Transcript

America has always been a society of contrasting elements, forces, ideas, and ideals. This was never more the case than during the 1920’s. After all, in the immediate aftermath of World War I, American politics changed dramatically from the crusading idealism and moralistic crusading of Woodrow Wilson to Republican Warren Harding, who was elected in 1920 on a platform of returning America to normalcy and not being engaged in all of the progressive reform efforts.

Socially, it was a time of tremendous tension as longstanding issues of concern and conflict between traditional rural America began to clash with the more urban, cosmopolitan modern America. The Ku Klux Klan, for example, experienced a revival in the 1920’s, not only being explicitly racist in its opposition to black Americans and their civil rights but also declaring that Jews and Catholics were not sufficiently American either. At the same time that was occurring, a religious revival was taking place across the United States. Religious fundamentalism was defending itself against the inroads of secular modernism, in particular Darwinism and Evolutionary Theory.

It was a time of prohibition of alcoholic beverages where moral reformers who had long been calling to outlaw alcohol finally succeeded in doing so, only to realize that enforcing prohibition was going to be an almost impossible task for a nation of drinkers.

These tensions between social values and religious ideals and traditional values all made for a very energetic mix. Intermingled with those tensions was an actual Red Scare after World War I when many workers and labor unions actually went on strike because of the difficult transition from wartime production and employment to civilian production and employment. People were genuinely scared that Bolshevism, having succeeded in revolutionizing Russia, might begin making inroads into American culture.

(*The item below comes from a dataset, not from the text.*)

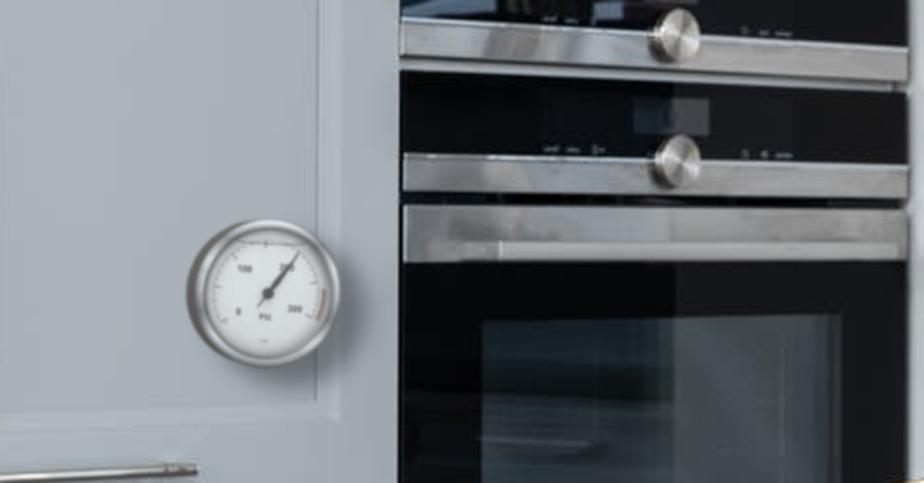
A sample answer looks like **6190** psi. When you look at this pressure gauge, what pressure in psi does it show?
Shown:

Those fears were also evident in the response to the emergence of cultural modernism. Modern artists and writers, first in Europe and then the United States, many of them animated by the scientific discoveries of Albert Einstein and Sigmund Freud, began experimenting with radical new forms of artistic expression. These were very disconcerting to many traditionalists in America as well as in Europe.

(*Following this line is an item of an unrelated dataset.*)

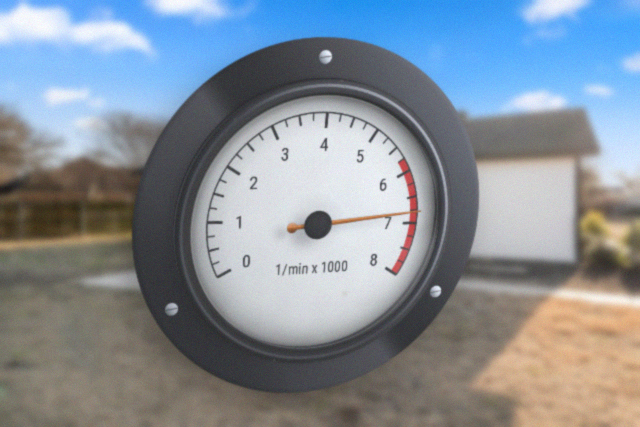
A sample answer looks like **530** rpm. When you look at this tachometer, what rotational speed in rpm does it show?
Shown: **6750** rpm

And so, the 1920’s were a time of significant tension. Old values and new experiments were clashing openly. Young Americans were experimenting with sexual liberation. It was the era of the flapper, the liberated woman. The right to vote for women was granted in the 1920’s.

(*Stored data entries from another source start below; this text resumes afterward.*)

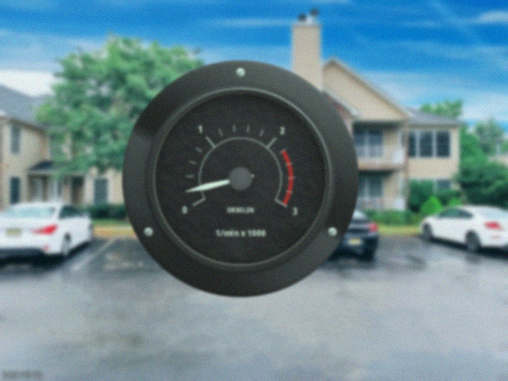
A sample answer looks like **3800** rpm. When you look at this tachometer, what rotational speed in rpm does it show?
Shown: **200** rpm
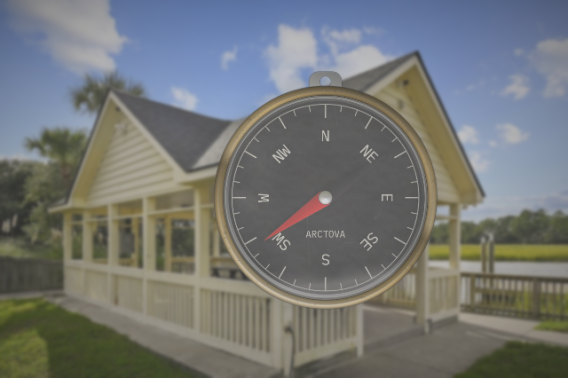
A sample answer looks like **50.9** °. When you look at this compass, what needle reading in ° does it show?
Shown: **235** °
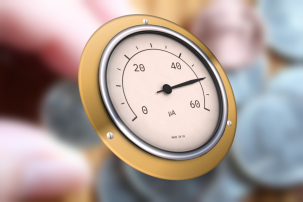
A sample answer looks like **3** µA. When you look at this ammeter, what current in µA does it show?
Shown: **50** µA
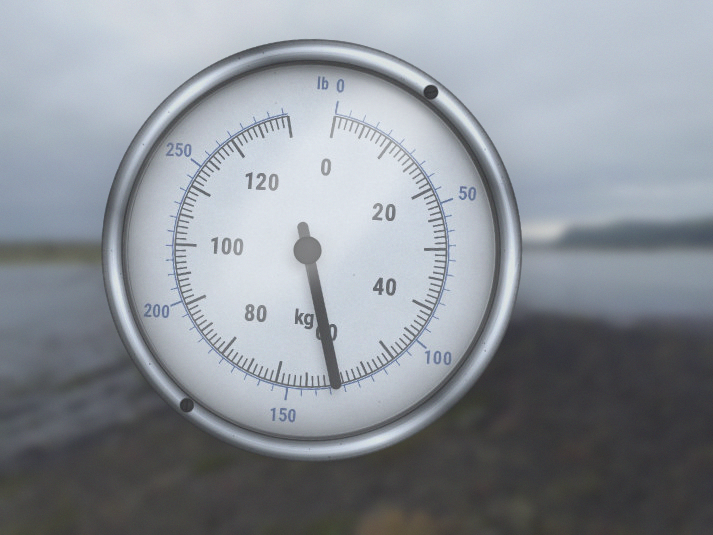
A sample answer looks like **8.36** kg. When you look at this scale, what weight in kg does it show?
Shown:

At the same time, it was a period when many Americans thought that these new ideas and ideals were tearing America apart by threatening traditional values. Those energies divided America during the 1920’s. Ironically, it was the onset of a terrible, tragic Great Depression that unified Americans to the extent that everybody suffered from the economic calamity—rich and poor, conservative and radical, modernist and traditionalist. The Depression, ironically, brought together a nation that was experiencing the conflicting contrast of modernism and traditionalism during the 1920’s.